Das Amtsgericht hat der Räumungsklage stattgegeben; auf die Berufung der Beklagten hat das Landgericht die Klage abgewiesen.
Entscheidung:
Der Bundesgerichtshof hat auf die vom Landgericht zugelassene Revision der Klägerin das Berufungsurteil aufgehoben und das Urteil des Amtsgerichts wiederhergestellt. Die Räumungsklage ist - wie der Bundesgerichtshof in dem heute verkündeten Urteil ausgeführt hat – begründet. Die Klägerin hat ein berechtigtes Interesse an der Kündigung, weil die Beklagten ihre vertraglichen Verpflichtungen schuldhaft nicht unerheblich verletzt haben (§ 573 Abs. 1 Satz 1, Abs. 2 Nr. 1 BGB).
Der unberechtigte Einbehalt eines Betrags in Höhe von mehr als zwei Monatsmieten stellt eine nicht unerhebliche Vertragsverletzung dar. Die Beklagten waren nicht berechtigt, die laufenden Betriebskostenvorauszahlungen deshalb zurückzubehalten, weil die Klägerin ihnen keine Belege zu den Betriebskostenabrechnungen für vergangene Jahre übersandt hat. Wie der Bundesgerichtshof durch Urteil vom 8. März 2006 (VIII ZR 78/05 - NJW 2006, 1419; Pressemitteilung Nr. 34/2006) entschieden hat, steht dem Mieter preisfreien Wohnraums grundsätzlich kein Anspruch gegen den Vermieter auf Überlassung von Fotokopien der Abrechnungsbelege zur Betriebskostenabrechnung zu.
Die Beklagten trifft zwar kein eigenes Verschulden, weil sie der entsprechenden Empfehlung des Mieterschutzvereins gefolgt sind. Sie durften von der Kompetenz des Mieterschutzvereins in Mietrechtsfragen ausgehen und hatten keinen Anlass, an dem erteilten Rat zu zweifeln. Die beklagten Mieter müssen aber – anders als das Berufungsgericht gemeint hat – auch für schuldhaftes Verhalten des von ihnen eingeschalteten Mieterschutzvereins einstehen. Denn auch der Mieter ist nach der geltenden gesetzlichen Regelung (§ 278 BGB) im Verhältnis zum Vermieter für das Verschulden derjenigen Personen verantwortlich, derer er sich im Rahmen der Erfüllung seiner mietvertraglichen Pflichten bedient; er kann gegebenenfalls bei diesen Personen Rückgriff nehmen.

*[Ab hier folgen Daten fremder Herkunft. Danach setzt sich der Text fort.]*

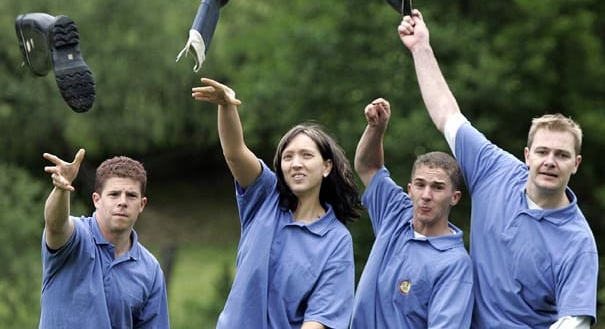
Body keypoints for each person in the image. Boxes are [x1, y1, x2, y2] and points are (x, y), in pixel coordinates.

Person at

Der Mieterschutzverein hat die Beklagten fahrlässig falsch beraten. Zu jener Zeit – vor der Entscheidung des Bundesgerichtshofs vom 8. März 2006 - war in der Rechtsprechung der Instanzgerichte umstritten, ob dem Mieter nicht preisgebundenen Wohnraums ein Anspruch auf Übermittlung von Fotokopien der Abrechnungsbelege zur Betriebskostenabrechnung zusteht. Nach ständiger Rechtsprechung des Bundesgerichtshofs ist ein Rechtsirrtum nur dann entschuldigt, wenn der Irrende bei Anwendung der im Verkehr erforderlichen Sorgfalt mit einer anderen Beurteilung durch die Gerichte nicht zu rechnen braucht. Das war hier nicht der Fall. Angesichts der ungeklärten Rechtslage musste damit gerechnet werden, dass ein solcher Anspruch – und damit auch ein darauf gestütztes Zurückbehaltungsrecht – später von der Rechtsprechung verneint werden würde. Der Mieterschutzverein handelte deshalb fahrlässig, wenn er dem Mieter dennoch riet, die Betriebskostenvorauszahlungen zurückzubehalten.